SECCIÓN DEL TEXTO:
##############################

La
discordancia entre el contacto de las cosas se ha vuelto natural en el decurso
del tiempo; cada parte aunque quiere concordar con la otra no concuerda. El
ahora está separado del antes y del después; se da un abismo sin puente, nada
lo cruza. Este ahora es algo independiente, algo irrecusable del ayer y del
mañana, es puro periplo de todo lo que le ha precedido, y le ha de acontecer.
Es una desmemoria.
La desestructuración
simbólica conduce a una pobreza de la experiencia. Ésta deja de ser un punto de
referencia para la construcción de la identidad se personal o colectiva.
Asimismo, el lugar no es un parámetro de la experiencia, pues no ofrece la
seguridad del carácter familiar propio de las localizaciones tradicionales. De
allí que no nos reconocemos en el espacio.
El lugar deja
de tener valor simbólico, deja de configurar la identidad. El tiempo, por otro
lado, se sobre acelera en la búsqueda de la felicidad, del éxito, en la
búsqueda de un algo. La novedad, en el siglo XX, se ha impuesto hasta dejar de
ser verdaderamente algo nuevo, de allí la pregunta de Bugs Bunny: “¿Qué hay de
nuevo viejo?” Pregunta ambigua por demás.
Ya que quien impone la novedad es el mismo sistema.
Las
situaciones son ambivalentes y contradictorias, se caracterizan por una crisis
permanente, que se asienta en la duda y la sospecha, la lógica del simulacro,
diría Baudrillard. La aparición del sujeto es agazapada, es la crisis de él
mismo. El sujeto es ambivalente porque aparece como un centro que, a la vez, se
disuelve en sí mismo. Que se pierde en el bosque de su cogito poderoso.

##############################

PROBLEMA PLANTEADO: En la sección del texto sobre el tiempo y la identidad, ¿a qué conduce la desestructuración simbólica?

REGISTROS PROPORCIONADOS:
##############################

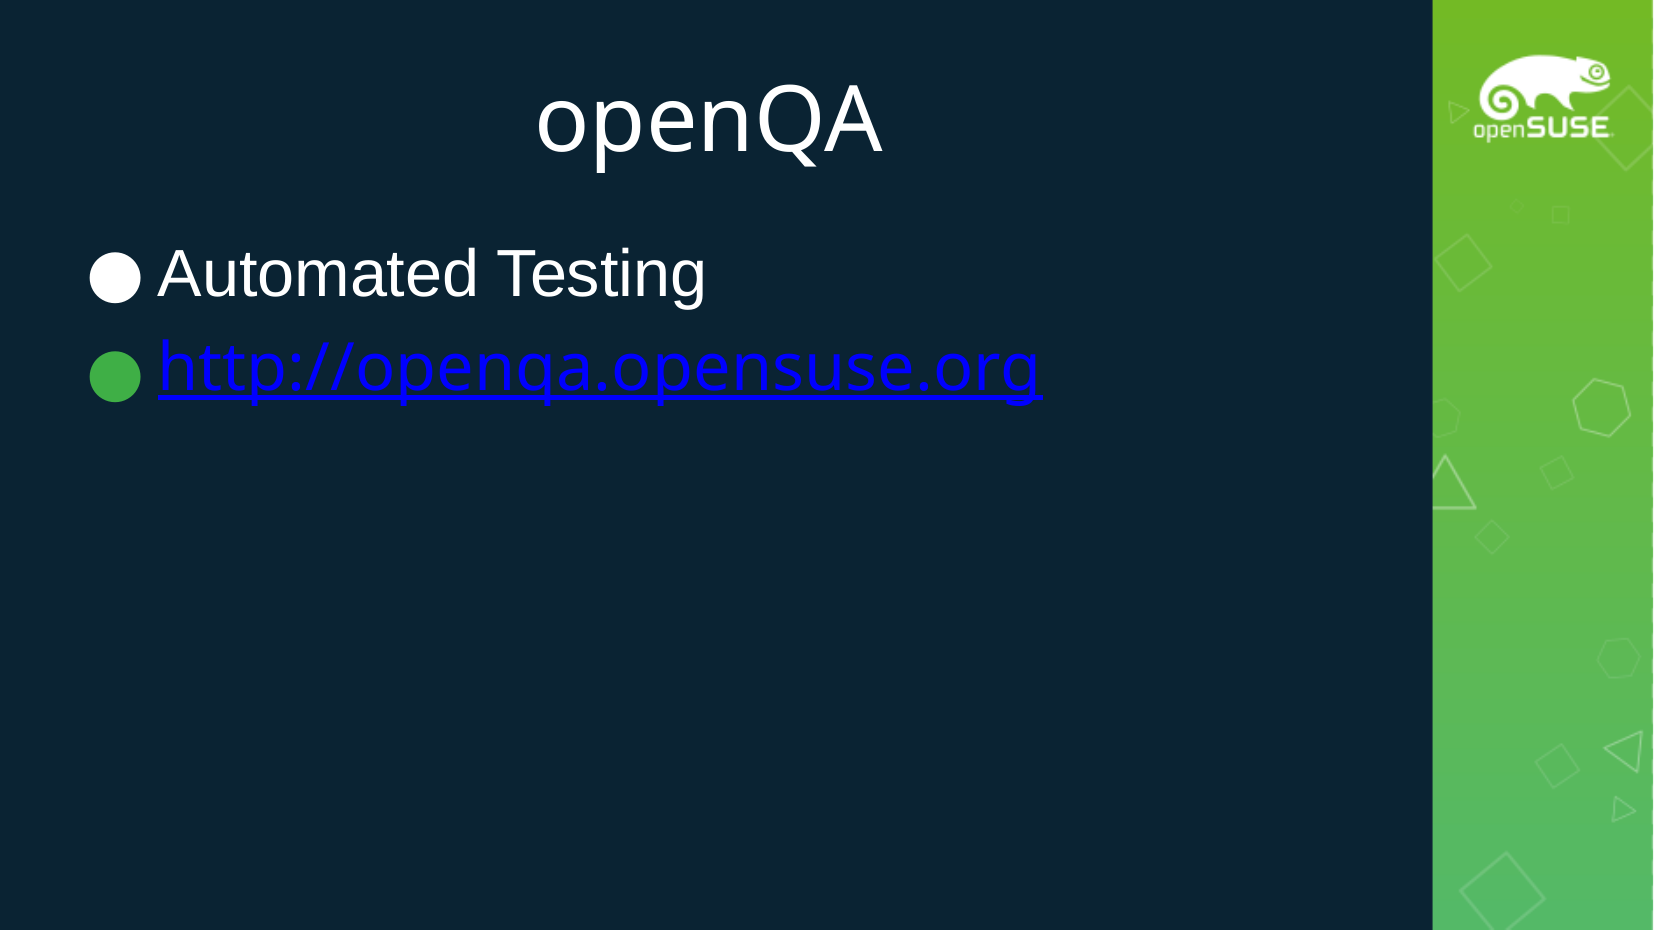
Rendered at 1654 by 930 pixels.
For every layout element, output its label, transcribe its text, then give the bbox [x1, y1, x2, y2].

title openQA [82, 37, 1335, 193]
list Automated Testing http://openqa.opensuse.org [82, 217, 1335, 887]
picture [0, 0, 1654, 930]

##############################

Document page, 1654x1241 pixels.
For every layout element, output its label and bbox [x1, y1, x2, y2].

##############################

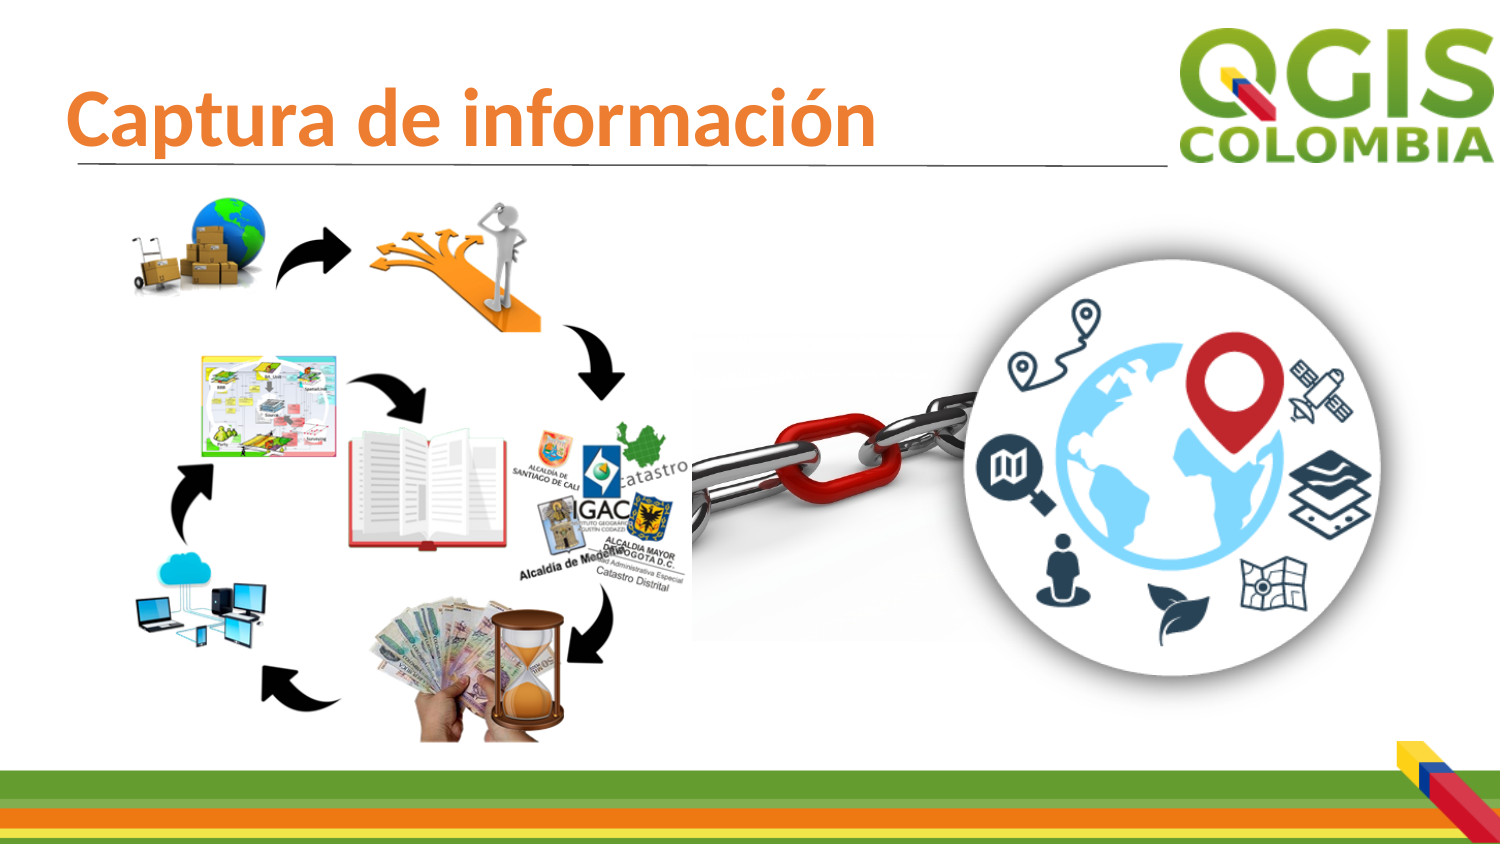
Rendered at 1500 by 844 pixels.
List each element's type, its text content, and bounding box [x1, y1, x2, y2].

##############################

SOLUCIÓN ESCRITA: A una pobreza de la experiencia.